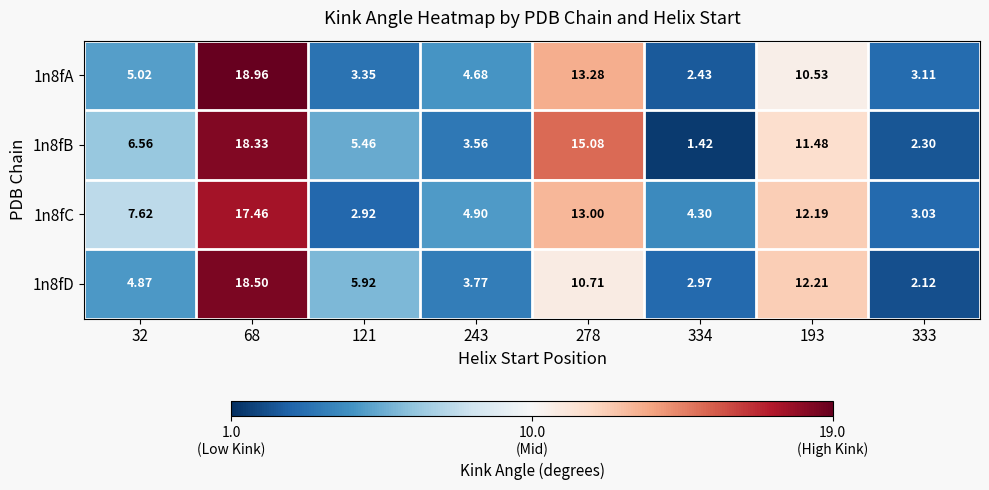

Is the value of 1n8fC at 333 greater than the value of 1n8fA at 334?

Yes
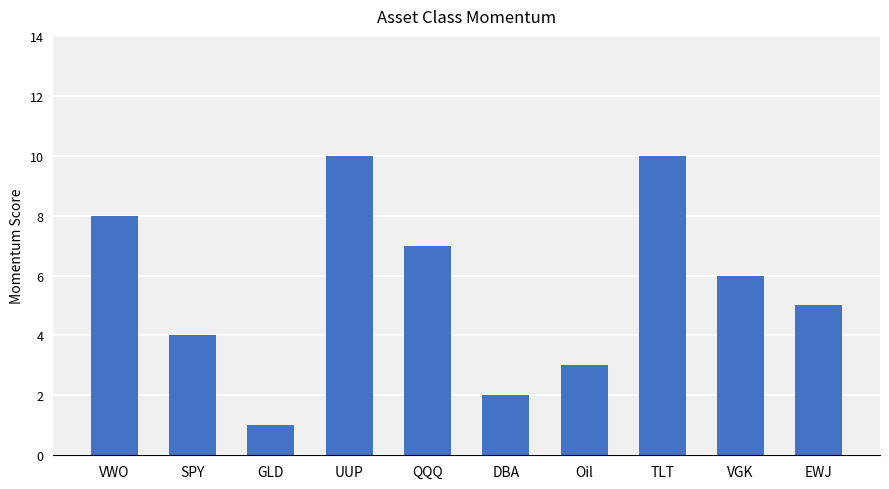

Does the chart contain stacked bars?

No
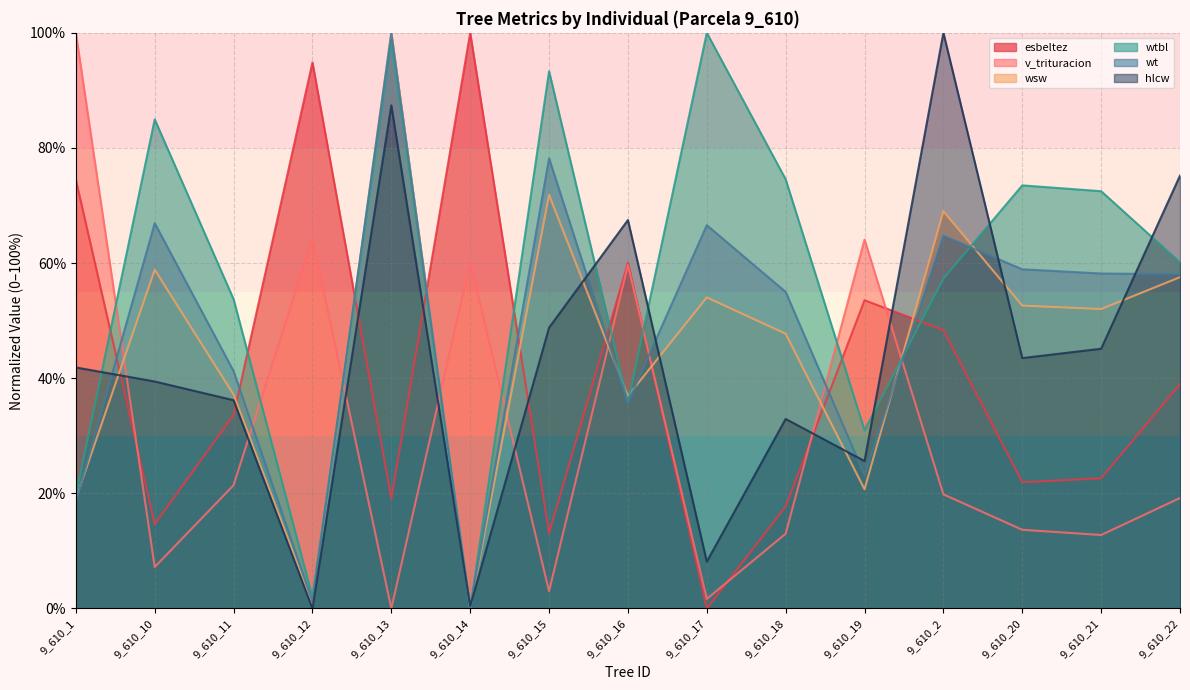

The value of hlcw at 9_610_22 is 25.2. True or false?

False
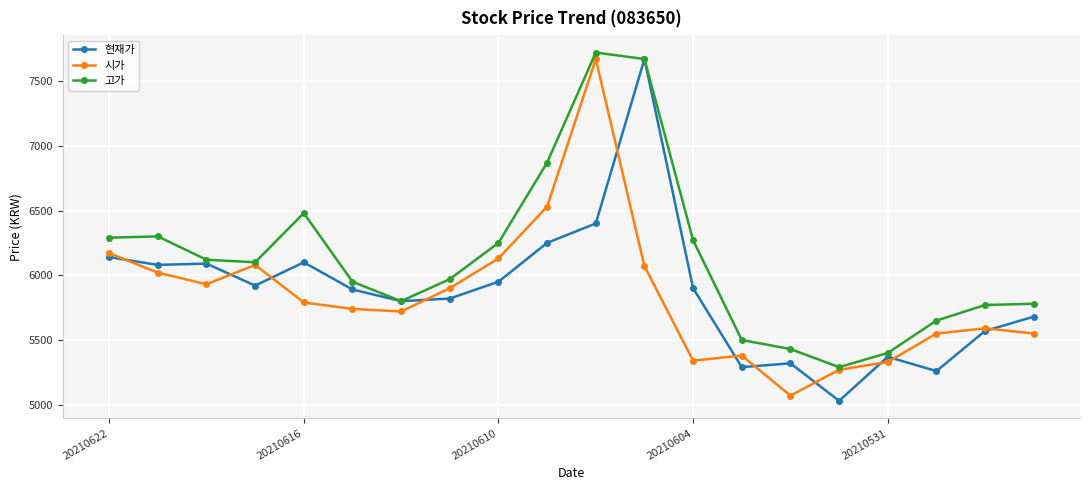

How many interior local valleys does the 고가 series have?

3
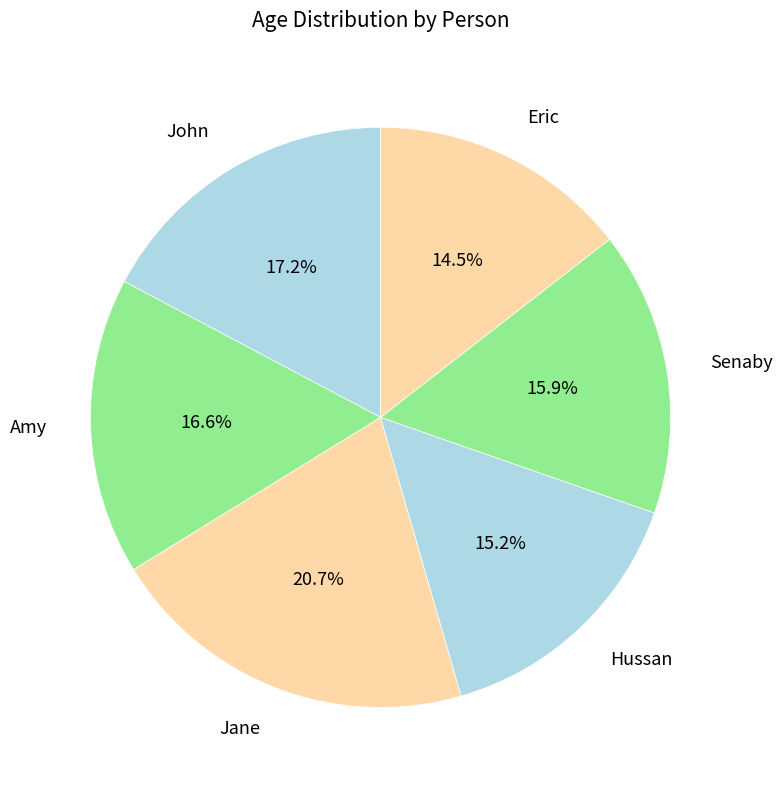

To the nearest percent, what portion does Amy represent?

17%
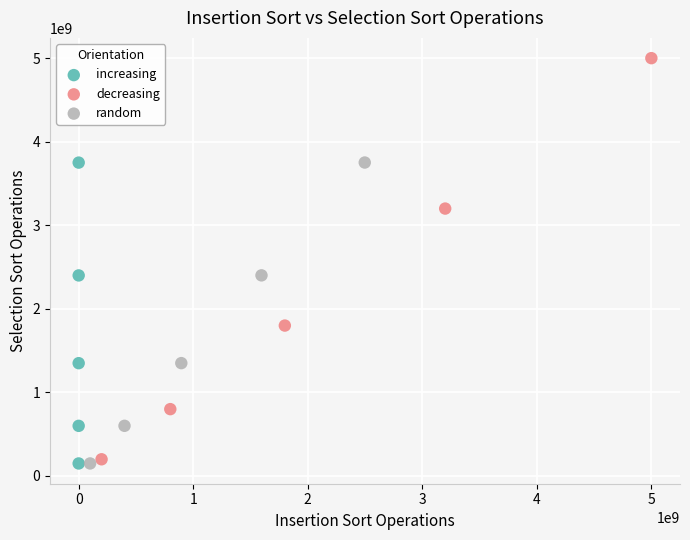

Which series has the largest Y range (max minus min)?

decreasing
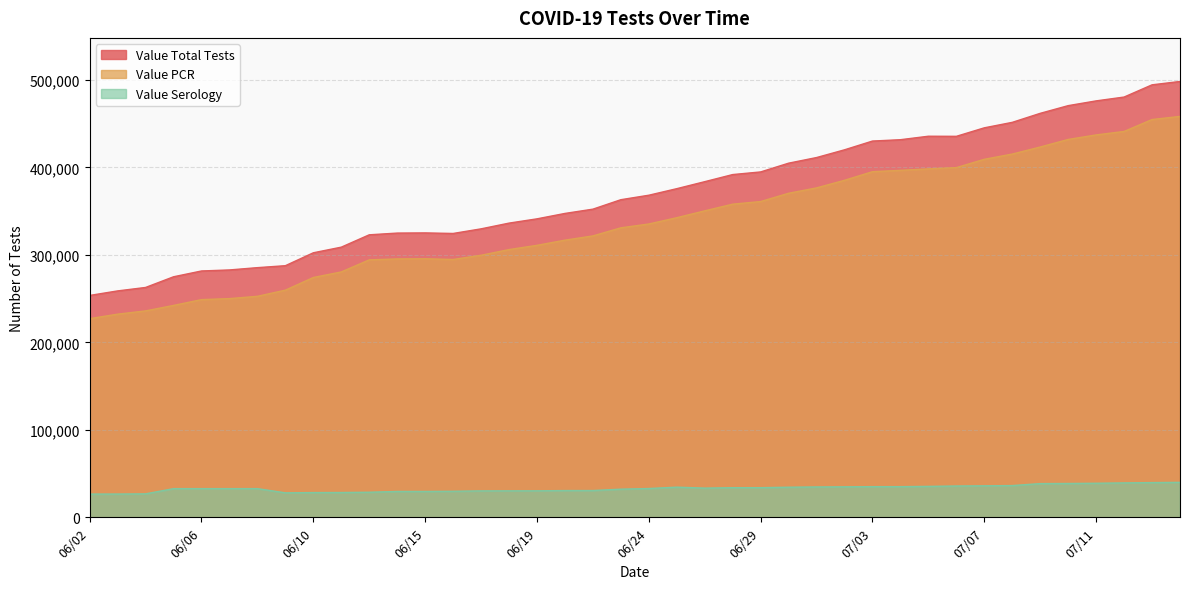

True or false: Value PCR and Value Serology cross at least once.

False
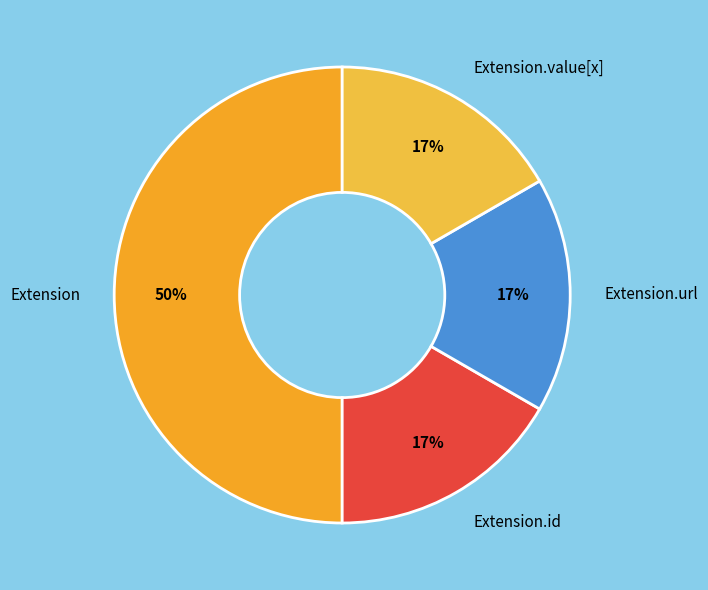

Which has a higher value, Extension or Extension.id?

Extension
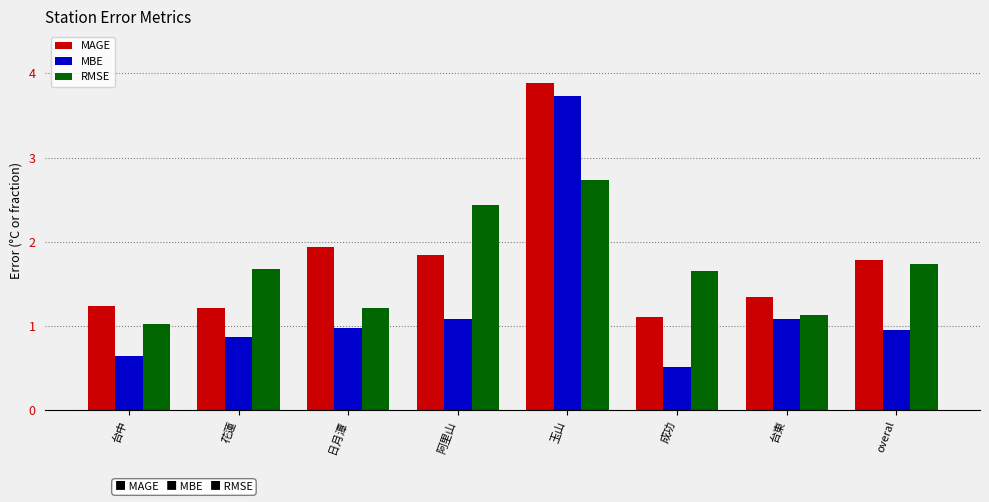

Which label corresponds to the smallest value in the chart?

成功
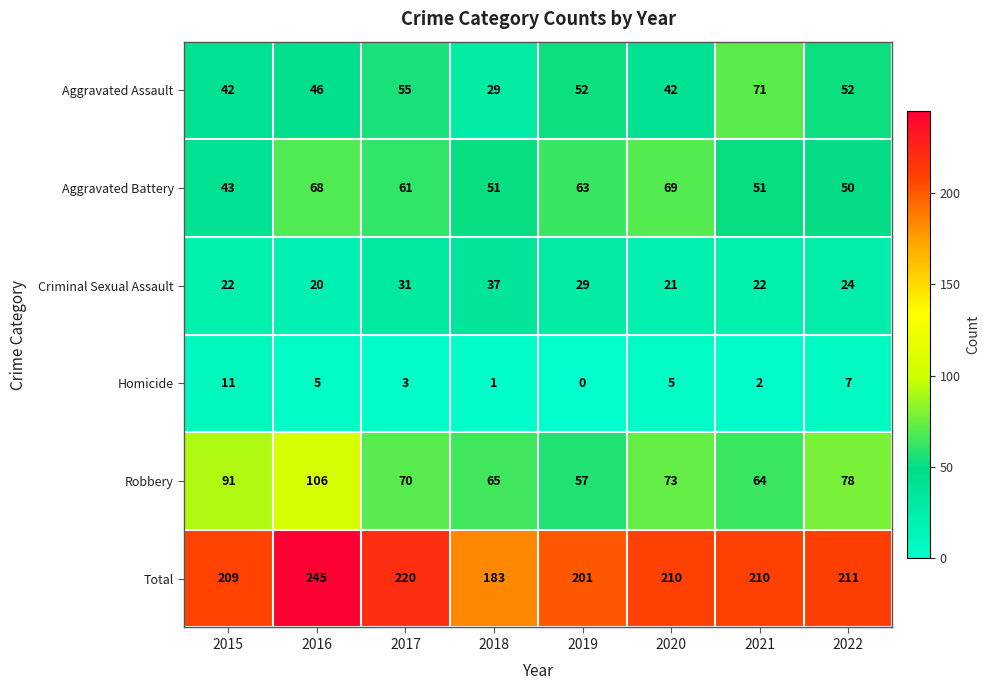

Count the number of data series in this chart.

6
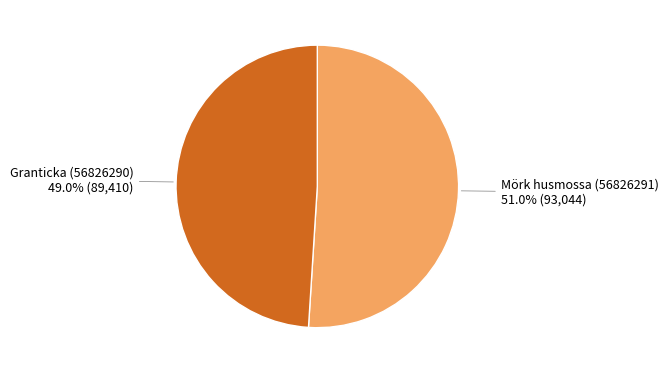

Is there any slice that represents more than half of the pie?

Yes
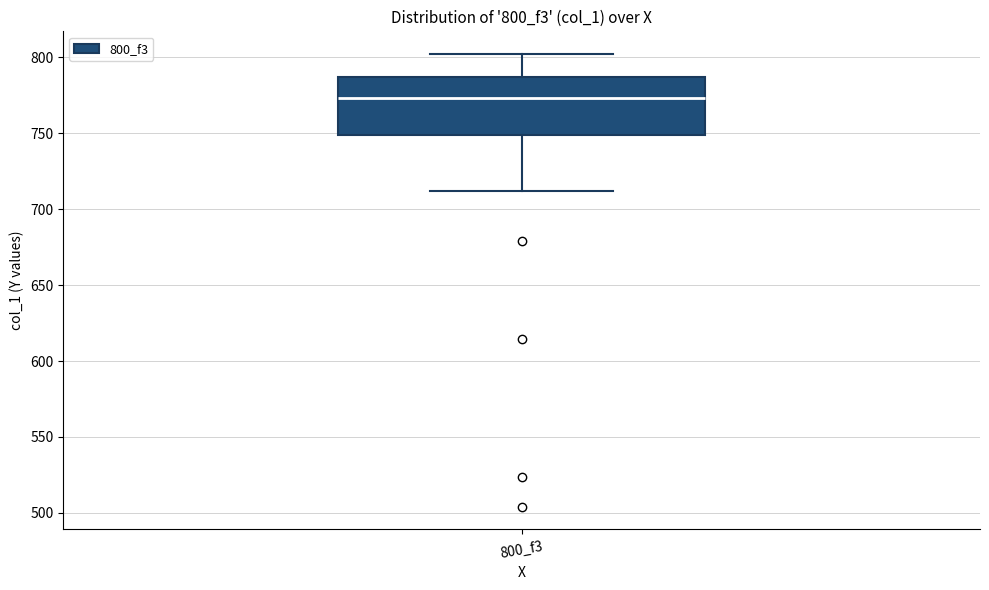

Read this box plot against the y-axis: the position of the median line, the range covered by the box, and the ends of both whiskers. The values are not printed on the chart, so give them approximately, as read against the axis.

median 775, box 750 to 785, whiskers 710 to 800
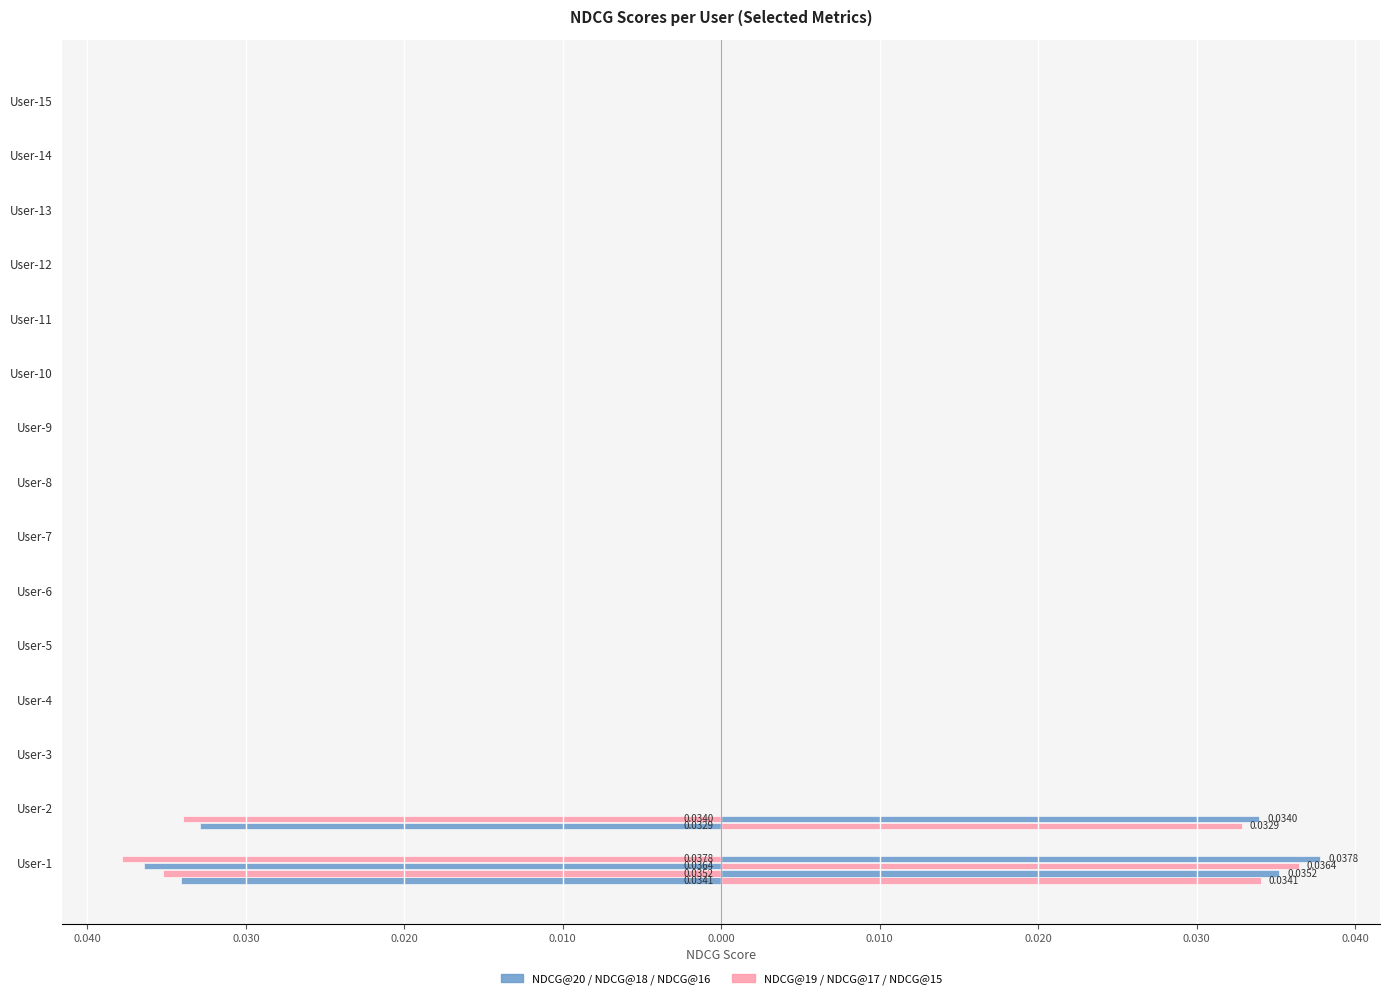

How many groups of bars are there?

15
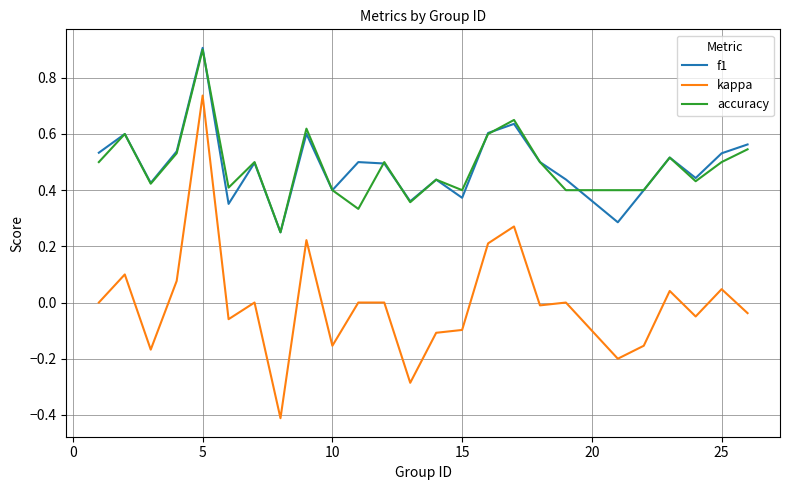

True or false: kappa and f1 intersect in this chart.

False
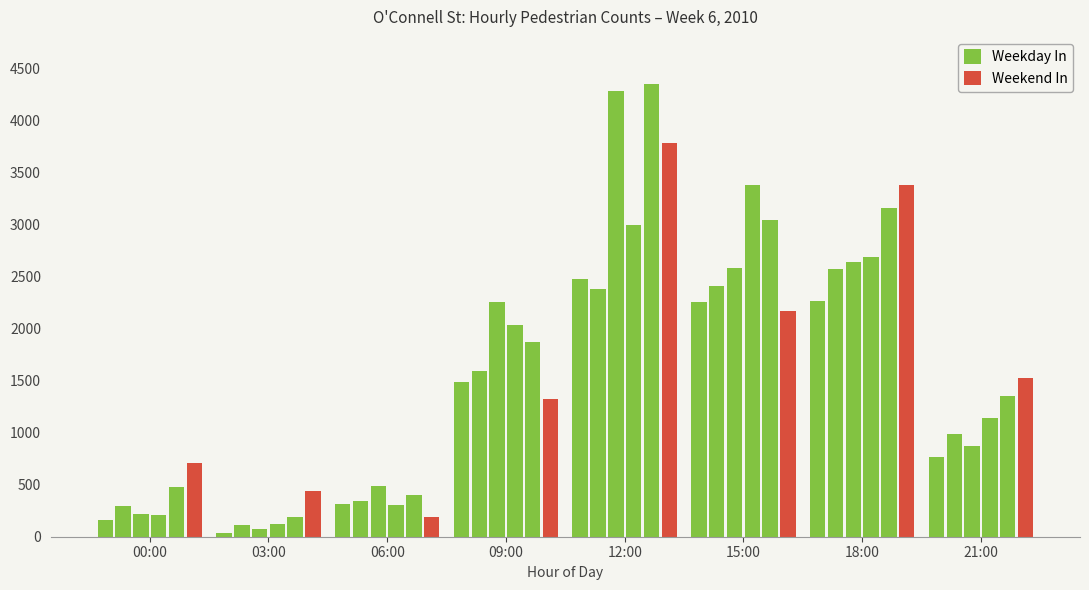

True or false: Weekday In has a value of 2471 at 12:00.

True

--------------------------------------------------

» **Task statement**: Reproduce all of the data above word for word, leaving the pictures out of your copy.

» **Result of the exercise**:
Is the value of 1n8fC at 333 greater than the value of 1n8fA at 334?

Yes

Does the chart contain stacked bars?

No

The value of hlcw at 9_610_22 is 25.2. True or false?

False

How many interior local valleys does the 고가 series have?

3

To the nearest percent, what portion does Amy represent?

17%

Which series has the largest Y range (max minus min)?

decreasing

True or false: Value PCR and Value Serology cross at least once.

False

Which has a higher value, Extension or Extension.id?

Extension

Which label corresponds to the smallest value in the chart?

成功

Count the number of data series in this chart.

6

Is there any slice that represents more than half of the pie?

Yes

Read this box plot against the y-axis: the position of the median line, the range covered by the box, and the ends of both whiskers. The values are not printed on the chart, so give them approximately, as read against the axis.

median 775, box 750 to 785, whiskers 710 to 800

How many groups of bars are there?

15

True or false: kappa and f1 intersect in this chart.

False

True or false: Weekday In has a value of 2471 at 12:00.

True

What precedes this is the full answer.